## YOUR ASSIGNMENT
Repeat the entries exactly as they are written.

## DATA EXTRACTS
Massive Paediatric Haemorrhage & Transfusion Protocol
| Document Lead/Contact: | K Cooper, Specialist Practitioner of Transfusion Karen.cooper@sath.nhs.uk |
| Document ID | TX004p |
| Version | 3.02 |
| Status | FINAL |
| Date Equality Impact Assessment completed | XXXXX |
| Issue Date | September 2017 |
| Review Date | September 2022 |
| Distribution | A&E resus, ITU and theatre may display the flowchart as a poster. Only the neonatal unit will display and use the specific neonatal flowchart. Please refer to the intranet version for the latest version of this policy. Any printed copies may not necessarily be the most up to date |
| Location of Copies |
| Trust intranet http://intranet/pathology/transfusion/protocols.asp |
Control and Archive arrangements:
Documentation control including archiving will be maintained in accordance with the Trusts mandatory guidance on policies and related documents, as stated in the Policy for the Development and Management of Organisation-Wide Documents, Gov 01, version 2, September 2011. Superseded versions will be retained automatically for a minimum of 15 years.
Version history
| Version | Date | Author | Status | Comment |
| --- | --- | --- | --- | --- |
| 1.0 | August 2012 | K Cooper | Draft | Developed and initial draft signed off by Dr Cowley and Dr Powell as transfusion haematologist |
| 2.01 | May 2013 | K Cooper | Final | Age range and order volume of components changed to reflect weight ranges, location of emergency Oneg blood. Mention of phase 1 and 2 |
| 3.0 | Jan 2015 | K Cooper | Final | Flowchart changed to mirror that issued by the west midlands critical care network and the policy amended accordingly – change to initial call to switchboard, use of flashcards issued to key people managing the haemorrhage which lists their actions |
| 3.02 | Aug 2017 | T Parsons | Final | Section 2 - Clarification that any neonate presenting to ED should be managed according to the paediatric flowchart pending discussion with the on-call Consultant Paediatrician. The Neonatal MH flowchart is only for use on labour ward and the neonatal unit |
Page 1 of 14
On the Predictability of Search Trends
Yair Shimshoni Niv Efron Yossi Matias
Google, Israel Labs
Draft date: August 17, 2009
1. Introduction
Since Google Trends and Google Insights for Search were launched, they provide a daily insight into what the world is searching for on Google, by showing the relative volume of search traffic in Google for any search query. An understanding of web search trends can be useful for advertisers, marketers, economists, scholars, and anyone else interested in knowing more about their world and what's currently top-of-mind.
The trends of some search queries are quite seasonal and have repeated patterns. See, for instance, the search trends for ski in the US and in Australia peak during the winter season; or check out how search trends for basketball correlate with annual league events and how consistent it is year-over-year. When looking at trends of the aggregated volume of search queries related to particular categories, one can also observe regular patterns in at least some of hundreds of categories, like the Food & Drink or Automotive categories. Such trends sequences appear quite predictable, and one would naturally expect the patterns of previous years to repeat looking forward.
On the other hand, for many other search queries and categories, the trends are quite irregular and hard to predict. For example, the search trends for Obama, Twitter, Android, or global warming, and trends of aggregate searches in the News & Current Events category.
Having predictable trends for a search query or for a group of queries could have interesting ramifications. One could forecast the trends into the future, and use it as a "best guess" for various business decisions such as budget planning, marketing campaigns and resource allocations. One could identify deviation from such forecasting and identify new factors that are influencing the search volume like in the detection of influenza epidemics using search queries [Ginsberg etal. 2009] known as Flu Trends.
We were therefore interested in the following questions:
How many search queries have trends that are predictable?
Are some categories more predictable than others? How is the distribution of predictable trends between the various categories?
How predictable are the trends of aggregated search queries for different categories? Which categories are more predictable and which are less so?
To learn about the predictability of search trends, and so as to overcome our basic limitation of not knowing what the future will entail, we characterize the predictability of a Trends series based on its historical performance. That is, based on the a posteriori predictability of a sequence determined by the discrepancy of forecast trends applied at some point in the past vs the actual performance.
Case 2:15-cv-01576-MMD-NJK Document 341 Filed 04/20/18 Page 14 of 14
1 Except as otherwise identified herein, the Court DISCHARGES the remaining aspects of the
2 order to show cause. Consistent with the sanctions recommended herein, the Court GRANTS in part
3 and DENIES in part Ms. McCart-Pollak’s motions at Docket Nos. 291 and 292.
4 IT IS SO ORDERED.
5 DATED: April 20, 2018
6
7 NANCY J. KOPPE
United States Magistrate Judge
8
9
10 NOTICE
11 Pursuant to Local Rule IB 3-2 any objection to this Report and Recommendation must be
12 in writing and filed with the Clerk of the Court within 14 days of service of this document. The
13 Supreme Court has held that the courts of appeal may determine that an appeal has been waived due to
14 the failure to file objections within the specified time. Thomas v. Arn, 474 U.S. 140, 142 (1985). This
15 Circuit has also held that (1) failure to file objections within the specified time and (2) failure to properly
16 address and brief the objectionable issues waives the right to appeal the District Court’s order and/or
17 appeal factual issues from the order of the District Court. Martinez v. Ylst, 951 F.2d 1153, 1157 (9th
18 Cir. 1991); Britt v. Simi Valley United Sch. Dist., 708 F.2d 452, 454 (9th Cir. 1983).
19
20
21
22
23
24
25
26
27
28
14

## RESULT FOR THIS EXERCISE
Massive Paediatric Haemorrhage & Transfusion Protocol
| Document Lead/Contact: | K Cooper, Specialist Practitioner of Transfusion Karen.cooper@sath.nhs.uk |
| Document ID | TX004p |
| Version | 3.02 |
| Status | FINAL |
| Date Equality Impact Assessment completed | XXXXX |
| Issue Date | September 2017 |
| Review Date | September 2022 |
| Distribution | A&E resus, ITU and theatre may display the flowchart as a poster. Only the neonatal unit will display and use the specific neonatal flowchart. Please refer to the intranet version for the latest version of this policy. Any printed copies may not necessarily be the most up to date |
| Location of Copies |
| Trust intranet http://intranet/pathology/transfusion/protocols.asp |
Control and Archive arrangements:
Documentation control including archiving will be maintained in accordance with the Trusts mandatory guidance on policies and related documents, as stated in the Policy for the Development and Management of Organisation-Wide Documents, Gov 01, version 2, September 2011. Superseded versions will be retained automatically for a minimum of 15 years.
Version history
| Version | Date | Author | Status | Comment |
| --- | --- | --- | --- | --- |
| 1.0 | August 2012 | K Cooper | Draft | Developed and initial draft signed off by Dr Cowley and Dr Powell as transfusion haematologist |
| 2.01 | May 2013 | K Cooper | Final | Age range and order volume of components changed to reflect weight ranges, location of emergency Oneg blood. Mention of phase 1 and 2 |
| 3.0 | Jan 2015 | K Cooper | Final | Flowchart changed to mirror that issued by the west midlands critical care network and the policy amended accordingly – change to initial call to switchboard, use of flashcards issued to key people managing the haemorrhage which lists their actions |
| 3.02 | Aug 2017 | T Parsons | Final | Section 2 - Clarification that any neonate presenting to ED should be managed according to the paediatric flowchart pending discussion with the on-call Consultant Paediatrician. The Neonatal MH flowchart is only for use on labour ward and the neonatal unit |
Page 1 of 14
On the Predictability of Search Trends
Yair Shimshoni Niv Efron Yossi Matias
Google, Israel Labs
Draft date: August 17, 2009
1. Introduction
Since Google Trends and Google Insights for Search were launched, they provide a daily insight into what the world is searching for on Google, by showing the relative volume of search traffic in Google for any search query. An understanding of web search trends can be useful for advertisers, marketers, economists, scholars, and anyone else interested in knowing more about their world and what's currently top-of-mind.
The trends of some search queries are quite seasonal and have repeated patterns. See, for instance, the search trends for ski in the US and in Australia peak during the winter season; or check out how search trends for basketball correlate with annual league events and how consistent it is year-over-year. When looking at trends of the aggregated volume of search queries related to particular categories, one can also observe regular patterns in at least some of hundreds of categories, like the Food & Drink or Automotive categories. Such trends sequences appear quite predictable, and one would naturally expect the patterns of previous years to repeat looking forward.
On the other hand, for many other search queries and categories, the trends are quite irregular and hard to predict. For example, the search trends for Obama, Twitter, Android, or global warming, and trends of aggregate searches in the News & Current Events category.
Having predictable trends for a search query or for a group of queries could have interesting ramifications. One could forecast the trends into the future, and use it as a "best guess" for various business decisions such as budget planning, marketing campaigns and resource allocations. One could identify deviation from such forecasting and identify new factors that are influencing the search volume like in the detection of influenza epidemics using search queries [Ginsberg etal. 2009] known as Flu Trends.
We were therefore interested in the following questions:
How many search queries have trends that are predictable?
Are some categories more predictable than others? How is the distribution of predictable trends between the various categories?
How predictable are the trends of aggregated search queries for different categories? Which categories are more predictable and which are less so?
To learn about the predictability of search trends, and so as to overcome our basic limitation of not knowing what the future will entail, we characterize the predictability of a Trends series based on its historical performance. That is, based on the a posteriori predictability of a sequence determined by the discrepancy of forecast trends applied at some point in the past vs the actual performance.
Case 2:15-cv-01576-MMD-NJK Document 341 Filed 04/20/18 Page 14 of 14
1 Except as otherwise identified herein, the Court DISCHARGES the remaining aspects of the
2 order to show cause. Consistent with the sanctions recommended herein, the Court GRANTS in part
3 and DENIES in part Ms. McCart-Pollak’s motions at Docket Nos. 291 and 292.
4 IT IS SO ORDERED.
5 DATED: April 20, 2018
6
7 NANCY J. KOPPE
United States Magistrate Judge
8
9
10 NOTICE
11 Pursuant to Local Rule IB 3-2 any objection to this Report and Recommendation must be
12 in writing and filed with the Clerk of the Court within 14 days of service of this document. The
13 Supreme Court has held that the courts of appeal may determine that an appeal has been waived due to
14 the failure to file objections within the specified time. Thomas v. Arn, 474 U.S. 140, 142 (1985). This
15 Circuit has also held that (1) failure to file objections within the specified time and (2) failure to properly
16 address and brief the objectionable issues waives the right to appeal the District Court’s order and/or
17 appeal factual issues from the order of the District Court. Martinez v. Ylst, 951 F.2d 1153, 1157 (9th
18 Cir. 1991); Britt v. Simi Valley United Sch. Dist., 708 F.2d 452, 454 (9th Cir. 1983).
19
20
21
22
23
24
25
26
27
28
14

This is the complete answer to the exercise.